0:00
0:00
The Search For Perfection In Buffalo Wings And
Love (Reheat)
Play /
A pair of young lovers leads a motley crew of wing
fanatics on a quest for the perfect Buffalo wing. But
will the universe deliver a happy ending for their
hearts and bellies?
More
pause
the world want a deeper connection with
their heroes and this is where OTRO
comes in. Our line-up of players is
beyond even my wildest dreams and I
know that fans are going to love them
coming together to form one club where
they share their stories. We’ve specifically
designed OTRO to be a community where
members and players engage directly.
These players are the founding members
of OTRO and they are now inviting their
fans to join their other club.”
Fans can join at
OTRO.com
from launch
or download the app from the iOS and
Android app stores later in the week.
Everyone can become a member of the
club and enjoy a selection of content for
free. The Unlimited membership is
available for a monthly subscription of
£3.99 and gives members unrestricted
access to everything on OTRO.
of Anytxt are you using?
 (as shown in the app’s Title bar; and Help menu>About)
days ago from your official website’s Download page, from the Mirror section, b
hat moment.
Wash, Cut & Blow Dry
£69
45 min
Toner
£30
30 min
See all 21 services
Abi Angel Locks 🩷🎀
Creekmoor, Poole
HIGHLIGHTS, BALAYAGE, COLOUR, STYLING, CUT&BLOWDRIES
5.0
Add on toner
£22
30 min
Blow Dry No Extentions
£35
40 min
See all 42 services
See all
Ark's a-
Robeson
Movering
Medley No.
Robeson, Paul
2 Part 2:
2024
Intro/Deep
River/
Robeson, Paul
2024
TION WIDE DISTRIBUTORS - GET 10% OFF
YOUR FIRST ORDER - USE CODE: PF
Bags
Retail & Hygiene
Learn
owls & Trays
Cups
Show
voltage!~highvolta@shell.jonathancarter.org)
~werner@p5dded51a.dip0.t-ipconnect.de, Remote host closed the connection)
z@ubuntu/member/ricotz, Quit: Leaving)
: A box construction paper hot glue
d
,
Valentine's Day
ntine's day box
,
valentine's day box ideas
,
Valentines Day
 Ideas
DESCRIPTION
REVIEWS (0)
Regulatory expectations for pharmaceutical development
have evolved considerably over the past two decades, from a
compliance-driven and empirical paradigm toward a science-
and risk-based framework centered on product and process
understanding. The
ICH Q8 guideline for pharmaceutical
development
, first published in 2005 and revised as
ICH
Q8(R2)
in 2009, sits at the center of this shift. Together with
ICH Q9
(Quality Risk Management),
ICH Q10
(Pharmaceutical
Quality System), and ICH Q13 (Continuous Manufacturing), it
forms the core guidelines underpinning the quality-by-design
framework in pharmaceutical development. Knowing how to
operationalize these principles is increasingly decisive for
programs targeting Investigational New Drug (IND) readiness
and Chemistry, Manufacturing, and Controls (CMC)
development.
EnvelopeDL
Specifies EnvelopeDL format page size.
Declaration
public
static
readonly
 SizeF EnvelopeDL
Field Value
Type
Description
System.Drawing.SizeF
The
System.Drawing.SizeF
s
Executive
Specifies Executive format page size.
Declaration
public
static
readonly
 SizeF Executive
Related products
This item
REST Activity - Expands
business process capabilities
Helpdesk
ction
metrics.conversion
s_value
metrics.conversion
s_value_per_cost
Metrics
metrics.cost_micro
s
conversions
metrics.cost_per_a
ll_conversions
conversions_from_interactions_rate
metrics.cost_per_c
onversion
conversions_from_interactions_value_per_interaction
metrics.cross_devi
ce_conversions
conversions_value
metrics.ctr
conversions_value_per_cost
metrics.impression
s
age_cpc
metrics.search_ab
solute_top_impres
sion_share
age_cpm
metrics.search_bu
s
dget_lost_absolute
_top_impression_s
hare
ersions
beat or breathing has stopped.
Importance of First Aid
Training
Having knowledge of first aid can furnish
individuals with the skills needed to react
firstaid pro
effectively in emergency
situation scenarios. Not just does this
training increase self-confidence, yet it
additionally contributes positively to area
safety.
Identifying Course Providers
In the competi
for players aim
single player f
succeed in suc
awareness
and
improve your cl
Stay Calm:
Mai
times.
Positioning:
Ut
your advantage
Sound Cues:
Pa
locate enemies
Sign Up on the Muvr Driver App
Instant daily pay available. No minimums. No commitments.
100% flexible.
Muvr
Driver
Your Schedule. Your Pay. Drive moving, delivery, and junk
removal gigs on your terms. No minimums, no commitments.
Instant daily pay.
________________
Task details: Please copy the data above in its entirety, exactly as written.

Problem solution:
0:00
0:00
The Search For Perfection In Buffalo Wings And
Love (Reheat)
Play /
A pair of young lovers leads a motley crew of wing
fanatics on a quest for the perfect Buffalo wing. But
will the universe deliver a happy ending for their
hearts and bellies?
More
pause
the world want a deeper connection with
their heroes and this is where OTRO
comes in. Our line-up of players is
beyond even my wildest dreams and I
know that fans are going to love them
coming together to form one club where
they share their stories. We’ve specifically
designed OTRO to be a community where
members and players engage directly.
These players are the founding members
of OTRO and they are now inviting their
fans to join their other club.”
Fans can join at
OTRO.com
from launch
or download the app from the iOS and
Android app stores later in the week.
Everyone can become a member of the
club and enjoy a selection of content for
free. The Unlimited membership is
available for a monthly subscription of
£3.99 and gives members unrestricted
access to everything on OTRO.
of Anytxt are you using?
 (as shown in the app’s Title bar; and Help menu>About)
days ago from your official website’s Download page, from the Mirror section, b
hat moment.
Wash, Cut & Blow Dry
£69
45 min
Toner
£30
30 min
See all 21 services
Abi Angel Locks 🩷🎀
Creekmoor, Poole
HIGHLIGHTS, BALAYAGE, COLOUR, STYLING, CUT&BLOWDRIES
5.0
Add on toner
£22
30 min
Blow Dry No Extentions
£35
40 min
See all 42 services
See all
Ark's a-
Robeson
Movering
Medley No.
Robeson, Paul
2 Part 2:
2024
Intro/Deep
River/
Robeson, Paul
2024
TION WIDE DISTRIBUTORS - GET 10% OFF
YOUR FIRST ORDER - USE CODE: PF
Bags
Retail & Hygiene
Learn
owls & Trays
Cups
Show
voltage!~highvolta@shell.jonathancarter.org)
~werner@p5dded51a.dip0.t-ipconnect.de, Remote host closed the connection)
z@ubuntu/member/ricotz, Quit: Leaving)
: A box construction paper hot glue
d
,
Valentine's Day
ntine's day box
,
valentine's day box ideas
,
Valentines Day
 Ideas
DESCRIPTION
REVIEWS (0)
Regulatory expectations for pharmaceutical development
have evolved considerably over the past two decades, from a
compliance-driven and empirical paradigm toward a science-
and risk-based framework centered on product and process
understanding. The
ICH Q8 guideline for pharmaceutical
development
, first published in 2005 and revised as
ICH
Q8(R2)
in 2009, sits at the center of this shift. Together with
ICH Q9
(Quality Risk Management),
ICH Q10
(Pharmaceutical
Quality System), and ICH Q13 (Continuous Manufacturing), it
forms the core guidelines underpinning the quality-by-design
framework in pharmaceutical development. Knowing how to
operationalize these principles is increasingly decisive for
programs targeting Investigational New Drug (IND) readiness
and Chemistry, Manufacturing, and Controls (CMC)
development.
EnvelopeDL
Specifies EnvelopeDL format page size.
Declaration
public
static
readonly
 SizeF EnvelopeDL
Field Value
Type
Description
System.Drawing.SizeF
The
System.Drawing.SizeF
s
Executive
Specifies Executive format page size.
Declaration
public
static
readonly
 SizeF Executive
Related products
This item
REST Activity - Expands
business process capabilities
Helpdesk
ction
metrics.conversion
s_value
metrics.conversion
s_value_per_cost
Metrics
metrics.cost_micro
s
conversions
metrics.cost_per_a
ll_conversions
conversions_from_interactions_rate
metrics.cost_per_c
onversion
conversions_from_interactions_value_per_interaction
metrics.cross_devi
ce_conversions
conversions_value
metrics.ctr
conversions_value_per_cost
metrics.impression
s
age_cpc
metrics.search_ab
solute_top_impres
sion_share
age_cpm
metrics.search_bu
s
dget_lost_absolute
_top_impression_s
hare
ersions
beat or breathing has stopped.
Importance of First Aid
Training
Having knowledge of first aid can furnish
individuals with the skills needed to react
firstaid pro
effectively in emergency
situation scenarios. Not just does this
training increase self-confidence, yet it
additionally contributes positively to area
safety.
Identifying Course Providers
In the competi
for players aim
single player f
succeed in suc
awareness
and
improve your cl
Stay Calm:
Mai
times.
Positioning:
Ut
your advantage
Sound Cues:
Pa
locate enemies
Sign Up on the Muvr Driver App
Instant daily pay available. No minimums. No commitments.
100% flexible.
Muvr
Driver
Your Schedule. Your Pay. Drive moving, delivery, and junk
removal gigs on your terms. No minimums, no commitments.
Instant daily pay.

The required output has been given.